L’égalité est aussi une dimension clé. L’objectif est de soutenir chaque personne dans son projet de vie, d’assurer un accès égal aux droits et de changer le regard de la société, au-delà des stéréotypes et de la stigmatisation, qu’elle vienne des autres ou de soi-même.
4. Pouvez-vous nous en dire plus sur les initiatives concrètes de la Fédération ?
Santé mentale France œuvre pour sensibiliser et former les professionnels et citoyens à la santé mentale. Nous organisons des événements comme les Journées Nationales, le Congrès Réh@b’ et des ateliers de rétablissement, visant à améliorer la représentation des troubles psychiques.
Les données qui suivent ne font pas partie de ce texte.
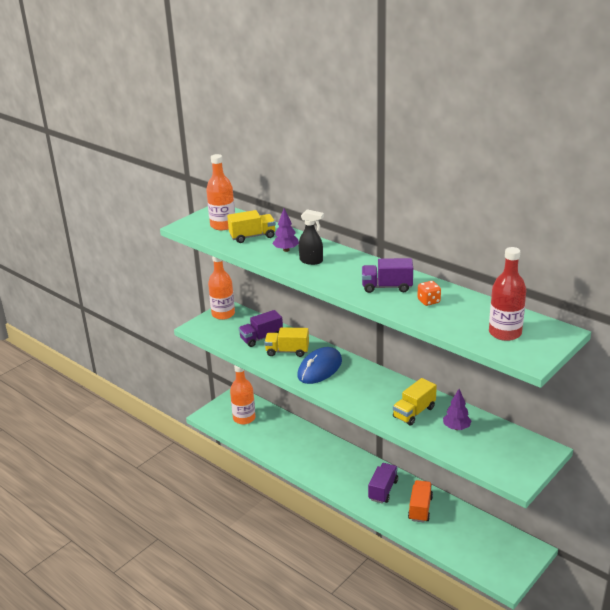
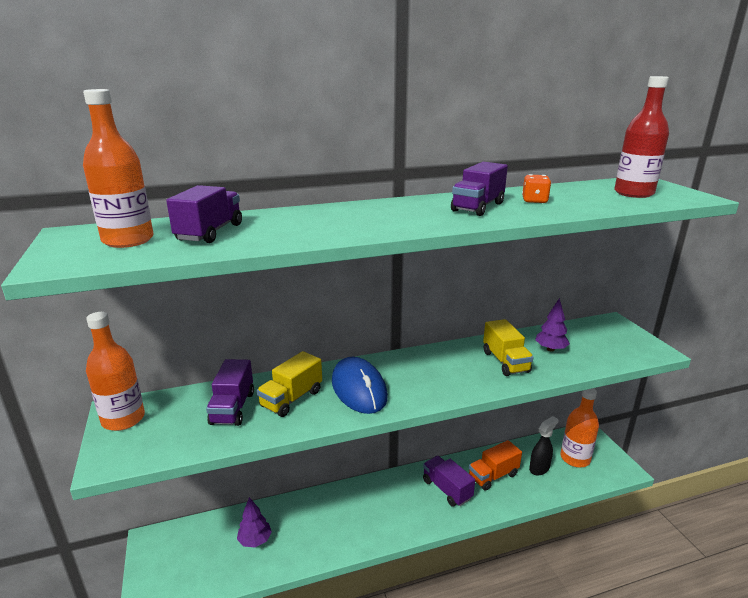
camera: 60 degrees left, 5 degrees down
(244, 418) = (204, 555): orange bottle -> orange bottle (575, 458)
(252, 236) = (210, 232): yellow truck -> purple truck
(286, 250) = (293, 225): purple tree -> purple tree (255, 540)
(311, 261) = (351, 221): black spray bottle -> black spray bottle (539, 468)
(420, 508) = (493, 476): orange truck -> orange truck turned 75 degrees counterclockwise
La prévention est essentielle, avec des formations aux Premiers Secours en Santé Mentale (PSSM) et des actions de sensibilisation. Par exemple, l’ouverture de la Maison des Adolescents et notre partenariat avec « Pouvoir d’agir 60 » nous ont permis d’organiser des interventions dans les lycées, afin d’encourager les jeunes à prendre soin de leur santé mentale et de réduire la stigmatisation.
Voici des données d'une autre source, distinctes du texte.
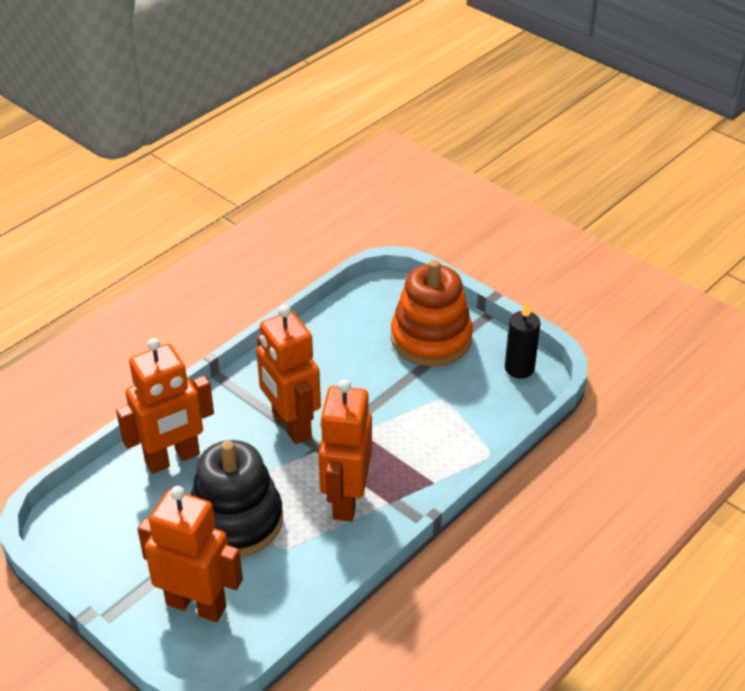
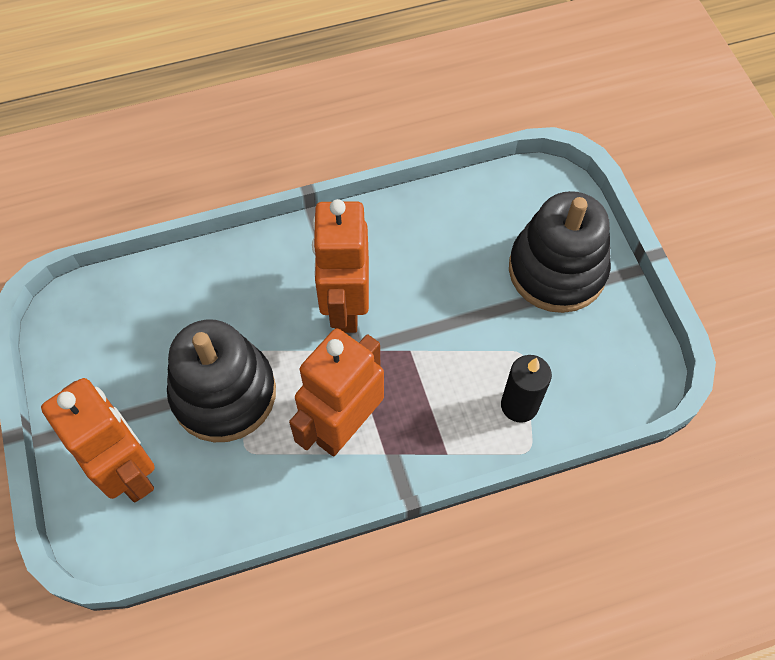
camera: 30 degrees right, 20 degrees up
(173, 459) = (210, 288): orange robot -> none
(431, 339) = (557, 270): orange stacking toy -> black stacking toy
(519, 368) = (631, 356): black candle -> black candle (519, 405)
Nos initiatives couvrent toute la trajectoire, de la prévention au soutien du rétablissement. Nous participons aux projets territoriaux de santé mentale, rendant l’aide plus accessible. Au niveau national, nous collaborons avec des institutions comme la Haute Autorité de Santé et le Conseil National Consultatif des Personnes Handicapées pour porter la voix des personnes concernées. Par des actions comme la PCH Handicap psychique, les PSSM et notre plaidoyer, nous soutenons la pleine citoyenneté des personnes en situation de handicap psychique, à la fois au niveau national et local. Notre objectif est de faire entendre la voix des personnes concernées de la manière la plus large possible.
5. En tant que nouvelle vice-présidente de Santé mentale France, quel message souhaitez-vous adresser aux adhérents et à ceux qui soutiennent la Fédération dans son action ?
Je ressens le besoin de dire qu’il ne faut rien lâcher. Nous entrons dans une période difficile et incertaine, où le renoncement est un risque réel. Pourtant, nous avons beaucoup à accomplir ensemble pour améliorer les choses. Il est donc essentiel que toutes les parties prenantes restent engagées sur cette voie : agir en matière de prévention, travailler directement avec les personnes concernées et collaborer pour améliorer le système global, sans céder au repli.